Brief.
Copy every line in the records below that contains the word "linecap".

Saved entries

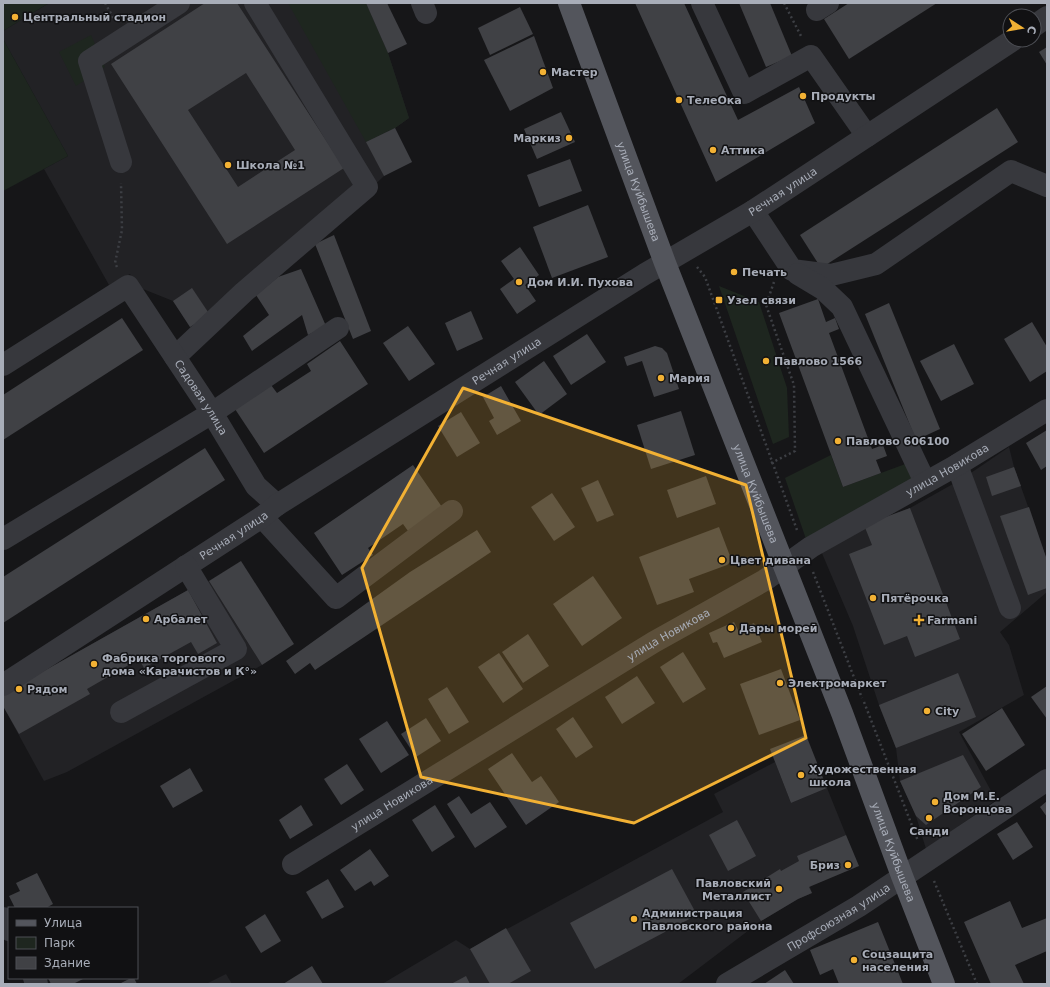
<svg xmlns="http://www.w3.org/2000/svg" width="1050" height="987" font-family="'DejaVu Sans',sans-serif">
  <rect width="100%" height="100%" fill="#161618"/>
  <g fill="#222225">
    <polygon points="49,3 366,3 388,53 409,118 395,128 412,162 384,176 278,277 190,327 173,301 138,287 130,274 109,285 44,169 68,156 3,39 3,31"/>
    <polygon points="1009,447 1014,467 1047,560 1047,592 1000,632 1009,645 1024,695 959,732 996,800 926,849 916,816 900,781 896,748 879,705 853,626 821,551 864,525 910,508 962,479"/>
    <polygon points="209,581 262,665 67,772 44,781 3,706 3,694 188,590"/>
    <polygon points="775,762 791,803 827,788 846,835 810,887 812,893 798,899 761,921 678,984 382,984 456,940 470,949 723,812 714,794"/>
    <polygon points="226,974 232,984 206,984"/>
  </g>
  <g fill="#1e261f">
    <polygon points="3,3 49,3 3,31"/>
    <polygon points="288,3 366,3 388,53 409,118 395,128 366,142"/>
    <polygon points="91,35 105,67 76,86 59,52"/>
    <polygon points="3,39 68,156 3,191"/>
    <polygon points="719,286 759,302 787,388 789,437 773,444"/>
    <polygon points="831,455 843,487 908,463 917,480 806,539 785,478"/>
  </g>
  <g fill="#404145" fill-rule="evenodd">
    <path d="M205,3H237L344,168L227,244L111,64ZM246,73L295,150L238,187L188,110Z"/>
    <polygon points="366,3 387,3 407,44 388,53"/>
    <polygon points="635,3 684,3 738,120 799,87 815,123 716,182"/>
    <polygon points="739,3 770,3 792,56 766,67"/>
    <polygon points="849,3 937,3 849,59 824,19"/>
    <polygon points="520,7 533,34 490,55 478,28"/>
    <polygon points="534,36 553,88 510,111 484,60"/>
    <polygon points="1047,47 1047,65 1039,52"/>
    <polygon points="997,108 1018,142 821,268 800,235"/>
    <polygon points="561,112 575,142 537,159 524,129"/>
    <polygon points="395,128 412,162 384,176 366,142"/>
    <polygon points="570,159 582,191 539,207 527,175"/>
    <polygon points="588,205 608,257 552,278 533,227"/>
    <polygon points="334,235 371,331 353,339 315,244"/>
    <polygon points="520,247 539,275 525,285 536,301 517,314 500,289 514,279 501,261"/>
    <polygon points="301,269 326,326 308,335 302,315 252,351 243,336 269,315 256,295 278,277"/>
    <polygon points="192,288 210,315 190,327 173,301"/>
    <polygon points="818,299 826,322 835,318 839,329 829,333 872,449 883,445 887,456 876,460 881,473 843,487 779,313"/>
    <polygon points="889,303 940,429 916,440 865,314"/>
    <polygon points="471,311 483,339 457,351 445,323"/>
    <polygon points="122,318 143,350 3,440 3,395"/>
    <polygon points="1032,322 1047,347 1047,371 1030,382 1004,339"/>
    <polygon points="408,326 435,364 409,381 383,343"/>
    <polygon points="587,334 606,362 571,385 553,356"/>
    <polygon points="340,341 368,384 264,453 235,409 271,385 277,393 311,371 307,364"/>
    <polygon points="954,344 974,384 941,401 920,361"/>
    <polygon points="655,346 662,348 667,353 679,389 654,397 642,361 627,366 624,357"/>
    <polygon points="544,361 567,394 539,415 515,382"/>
    <polygon points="501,386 521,421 497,435 489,421 494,418 483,397"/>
    <polygon points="681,411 695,455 651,469 637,425"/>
    <polygon points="461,412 480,443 457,457 438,426"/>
    <polygon points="1047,430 1047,466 1041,470 1026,443"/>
    <polygon points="205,448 225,480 3,623 3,577"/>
    <polygon points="413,465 442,507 408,531 403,524 368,548 373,555 342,575 314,533"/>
    <polygon points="1014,467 1021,486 992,496 986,477"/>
    <polygon points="706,476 716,504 677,518 667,490"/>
    <polygon points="598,480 614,515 597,522 581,488"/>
    <polygon points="552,493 575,527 554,541 531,507"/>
    <polygon points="1029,507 1047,560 1047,588 1028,595 1000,516"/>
    <polygon points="910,508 960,639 915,657 907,636 884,645 849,554 872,545 864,525"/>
    <polygon points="719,527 730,556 730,562 727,565 689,579 694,592 657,605 639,557"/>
    <polygon points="477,530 491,552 315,670 310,663 295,674 286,661 410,572"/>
    <polygon points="241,561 294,644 262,665 209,581"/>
    <polygon points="593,576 622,618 582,646 553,604"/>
    <polygon points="188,590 217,643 198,654 191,642 144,668 139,659 87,689 90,694 19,734 3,706 3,694"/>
    <polygon points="734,622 738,630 754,623 762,642 724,658 717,642 713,643 709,633"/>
    <polygon points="528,634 549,666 523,683 502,652"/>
    <polygon points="683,652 706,689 683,703 660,667"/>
    <polygon points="499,653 523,689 503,703 478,667"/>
    <polygon points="781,669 800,720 759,735 740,684"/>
    <polygon points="958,673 976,717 896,748 879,705"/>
    <polygon points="637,676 655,703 622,724 605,697"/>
    <polygon points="1047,686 1047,719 1031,697"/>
    <polygon points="447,687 469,722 449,734 428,699"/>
    <polygon points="1002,708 1025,745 986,771 962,734"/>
    <polygon points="573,717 593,747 576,758 556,729"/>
    <polygon points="426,718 441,741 416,757 401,734"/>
    <polygon points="387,721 409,755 381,773 359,739"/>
    <polygon points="806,735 827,788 791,803 770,749"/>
    <polygon points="512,753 532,782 541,776 559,802 526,825 488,769"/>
    <polygon points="963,755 981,787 926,825 916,816 900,781"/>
    <polygon points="347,764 364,790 341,805 324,779"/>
    <polygon points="190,768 203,791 173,808 160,786"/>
    <polygon points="459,796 471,814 490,802 507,827 475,848 447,804"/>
    <polygon points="1047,801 1047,817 1040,807"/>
    <polygon points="301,805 313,825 290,839 279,820"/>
    <polygon points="435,805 455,837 432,852 412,820"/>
    <polygon points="737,820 756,856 728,871 709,835"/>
    <polygon points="1017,822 1033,847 1013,860 997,834"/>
    <polygon points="846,835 859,866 809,887 812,893 798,899 761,921 743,892 780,869 781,871 799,861 797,856"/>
    <polygon points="370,849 389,876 374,886 371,881 355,891 340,870"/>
    <polygon points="672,869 697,915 595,969 570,923"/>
    <polygon points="37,873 53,904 46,908 15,908 9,896 20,891 16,883"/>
    <polygon points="328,879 344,907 322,919 306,892"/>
    <polygon points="1010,901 1022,928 1047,918 1047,951 1015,965 1024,984 991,984 964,922"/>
    <polygon points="265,914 281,941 261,953 245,927"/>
    <polygon points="878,922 903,984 839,984 833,969 820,975 810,950"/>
    <polygon points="506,928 531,971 508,984 490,984 470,949"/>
    <polygon points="312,966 323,984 283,984"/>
    <polygon points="785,970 794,984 764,984"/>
    <polygon points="466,976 470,984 451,984"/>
    <polygon points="48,978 85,978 73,984 51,984"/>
    <polygon points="131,978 134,978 137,984 119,984"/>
  </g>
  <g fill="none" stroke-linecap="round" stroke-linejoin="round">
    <g stroke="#3d3f44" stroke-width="2.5" stroke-dasharray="2 3" stroke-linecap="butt">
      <polyline points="105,3 114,19"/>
      <polyline points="784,3 801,36"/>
      <polyline points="117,267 115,263 122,230 121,183"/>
      <polyline points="697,267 705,277 797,530"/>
      <polyline points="771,463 795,451 794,385 766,305 774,282"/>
      <polyline points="813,572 862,698"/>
      <polyline points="864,702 918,841"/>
      <polyline points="934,881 977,984"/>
    </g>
    <g stroke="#37383d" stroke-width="22">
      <polyline points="422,3 426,13"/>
      <polyline points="702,3 744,93 811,56 867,136"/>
      <polyline points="817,10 828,3"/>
      <polyline points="1034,26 1047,17"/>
      <polyline points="121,162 89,61 179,3"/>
      <polyline points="753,211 792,270 831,275 876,264 1011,171 1047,186"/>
      <polyline points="798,274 823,289 842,307 925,482"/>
      <polyline points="175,357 244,292 367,187 255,3"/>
      <path id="s1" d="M3,365L128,286L212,413L256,486L277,505"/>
      <polyline points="957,465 1010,608"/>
      <polyline points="262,517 336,598 452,511"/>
      <polyline points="3,539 212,413 338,328"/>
      <path id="s2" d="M3,685L262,517L277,505L645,274L753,211L1013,40"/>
      <polyline points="121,712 236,649 186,566"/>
      <path id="s3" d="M293,864L654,642L765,580L811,547L957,465L1047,410"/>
      <polyline points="3,918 9,930"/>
      <polyline points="34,978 37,984"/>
      <path id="s4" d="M727,984L859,906L1047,780"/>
    </g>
    <path stroke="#53555c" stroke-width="22" id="s5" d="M569,3L665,263L842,713L902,876L944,984"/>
  </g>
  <path fill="#f2b134" fill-opacity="0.2" stroke="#f2b134" stroke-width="3" stroke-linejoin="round" d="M463,388L746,485L806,738L634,823L421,777L362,568Z"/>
  <g fill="#f2b134" stroke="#111113" stroke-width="1.5">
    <circle cx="15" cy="17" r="4"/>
    <circle cx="543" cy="72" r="4"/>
    <circle cx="803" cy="96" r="4"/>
    <circle cx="679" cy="100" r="4"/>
    <circle cx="569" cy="138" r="4"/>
    <circle cx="713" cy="150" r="4"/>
    <circle cx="228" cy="165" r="4"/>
    <circle cx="734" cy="272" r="4"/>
    <circle cx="519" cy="282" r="4"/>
    <rect x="715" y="296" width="8" height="8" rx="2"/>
    <circle cx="766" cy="361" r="4"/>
    <circle cx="661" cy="378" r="4"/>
    <circle cx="838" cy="441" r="4"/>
    <circle cx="722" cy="560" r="4"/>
    <circle cx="873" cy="598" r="4"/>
    <circle cx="146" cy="619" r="4"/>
    <path d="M917 614h4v4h4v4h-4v4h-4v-4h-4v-4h4z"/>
    <circle cx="731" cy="628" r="4"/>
    <circle cx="94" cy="664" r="4"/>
    <circle cx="780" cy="683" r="4"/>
    <circle cx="19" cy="689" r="4"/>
    <circle cx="927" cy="711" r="4"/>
    <circle cx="801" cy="775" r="4"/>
    <circle cx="935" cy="802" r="4"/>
    <circle cx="929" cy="818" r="4"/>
    <circle cx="848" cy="865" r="4"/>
    <circle cx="779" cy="889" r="4"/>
    <circle cx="634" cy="919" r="4"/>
    <circle cx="854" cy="960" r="4"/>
  </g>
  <g text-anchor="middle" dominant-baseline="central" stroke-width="3" stroke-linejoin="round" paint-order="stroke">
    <g font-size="11" font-weight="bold" fill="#a8adb8" stroke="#111113" text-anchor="start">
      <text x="23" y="17">Центральный стадион</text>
      <text x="551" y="72">Мастер</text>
      <text x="811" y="96">Продукты</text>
      <text x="687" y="100">ТелеОка</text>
      <text x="561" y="138" text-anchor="end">Маркиз</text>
      <text x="721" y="150">Аттика</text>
      <text x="236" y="165">Школа №1</text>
      <text x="742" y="272">Печать</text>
      <text x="527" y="282">Дом И.И. Пухова</text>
      <text x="727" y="300">Узел связи</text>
      <text x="774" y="361">Павлово 1566</text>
      <text x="669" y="378">Мария</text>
      <text x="846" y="441">Павлово 606100</text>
      <text x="730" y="560">Цвет дивана</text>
      <text x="881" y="598">Пятёрочка</text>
      <text x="154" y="619">Арбалет</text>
      <text x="927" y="620">Farmani</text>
      <text x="739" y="628">Дары морей</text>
      <text x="102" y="658">Фабрика торгового<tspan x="102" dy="13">дома «Карачистов и К°»</tspan></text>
      <text x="788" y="683">Электромаркет</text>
      <text x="27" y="689">Рядом</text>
      <text x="935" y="711">City</text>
      <text x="809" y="769">Художественная<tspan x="809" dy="13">школа</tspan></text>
      <text x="943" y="796">Дом М.Е.<tspan x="943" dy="13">Воронцова</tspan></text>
      <text x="929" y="831" text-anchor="middle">Санди</text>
      <text x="840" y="865" text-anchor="end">Бриз</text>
      <text x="771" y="883" text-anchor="end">Павловский<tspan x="771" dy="13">Металлист</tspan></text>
      <text x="642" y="913">Администрация<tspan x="642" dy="13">Павловского района</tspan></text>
      <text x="862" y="954">Соцзащита<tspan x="862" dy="13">населения</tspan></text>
    </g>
    <g font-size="11" fill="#a8adb8" stroke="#111113">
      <text stroke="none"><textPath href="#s2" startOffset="923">Речная улица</textPath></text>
      <text stroke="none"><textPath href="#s5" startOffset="201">улица Куйбышева</textPath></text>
      <text stroke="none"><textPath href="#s2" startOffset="599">Речная улица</textPath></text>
      <text stroke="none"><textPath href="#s1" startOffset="281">Садовая улица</textPath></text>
      <text stroke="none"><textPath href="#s3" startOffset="764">улица Новикова</textPath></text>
      <text stroke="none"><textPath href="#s5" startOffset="525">улица Куйбышева</textPath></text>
      <text stroke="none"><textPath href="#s2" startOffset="275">Речная улица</textPath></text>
      <text stroke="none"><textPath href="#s3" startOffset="440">улица Новикова</textPath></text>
      <text stroke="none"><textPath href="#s3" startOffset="116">улица Новикова</textPath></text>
      <text stroke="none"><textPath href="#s5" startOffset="909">улица Куйбышева</textPath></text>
      <text stroke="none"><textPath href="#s4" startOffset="130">Профсоюзная улица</textPath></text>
    </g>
  </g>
  <rect width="1050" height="987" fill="none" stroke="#a8adb8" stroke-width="8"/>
  <rect x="8" y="907" width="130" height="72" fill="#111113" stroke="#4d4f55"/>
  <rect x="16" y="920" width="20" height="6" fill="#53555c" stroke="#4d4f55"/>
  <text x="44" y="927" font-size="12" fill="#a8adb8">Улица</text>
  <rect x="16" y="937" width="20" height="12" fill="#1e261f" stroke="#4d4f55"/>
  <text x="44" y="947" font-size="12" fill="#a8adb8">Парк</text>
  <rect x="16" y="957" width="20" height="12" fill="#404145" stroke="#4d4f55"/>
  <text x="44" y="967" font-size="12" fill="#a8adb8">Здание</text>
  <g transform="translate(1022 28) rotate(102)"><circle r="19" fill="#111113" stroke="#4d4f55"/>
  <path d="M0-3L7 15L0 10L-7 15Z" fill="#f2b134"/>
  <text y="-6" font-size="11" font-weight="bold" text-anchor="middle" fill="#a8adb8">С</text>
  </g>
</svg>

Exercise output.
  <g fill="none" stroke-linecap="round" stroke-linejoin="round">
    <g stroke="#3d3f44" stroke-width="2.5" stroke-dasharray="2 3" stroke-linecap="butt">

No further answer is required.